TASK STATEMENT> Lay out the items below as a two-column CSV with the headers "prompt" and "answer", giving each item its own row. Put each item's text and its answer in a single quoted field, with any line breaks replaced by spaces.

Records from a dataset:
__________________________________________________

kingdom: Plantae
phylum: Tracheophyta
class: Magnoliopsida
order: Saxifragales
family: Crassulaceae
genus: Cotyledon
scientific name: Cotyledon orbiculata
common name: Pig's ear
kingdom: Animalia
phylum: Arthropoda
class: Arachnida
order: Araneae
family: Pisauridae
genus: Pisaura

__________________________________________________

CORRECT RESPONSE>
prompt,answer
"kingdom:","Plantae"
"phylum:","Tracheophyta"
"class:","Magnoliopsida"
"order:","Saxifragales"
"family:","Crassulaceae"
"genus:","Cotyledon"
"scientific name:","Cotyledon orbiculata"
"common name:","Pig's ear"
"kingdom:","Animalia"
"phylum:","Arthropoda"
"class:","Arachnida"
"order:","Araneae"
"family:","Pisauridae"
"genus:","Pisaura"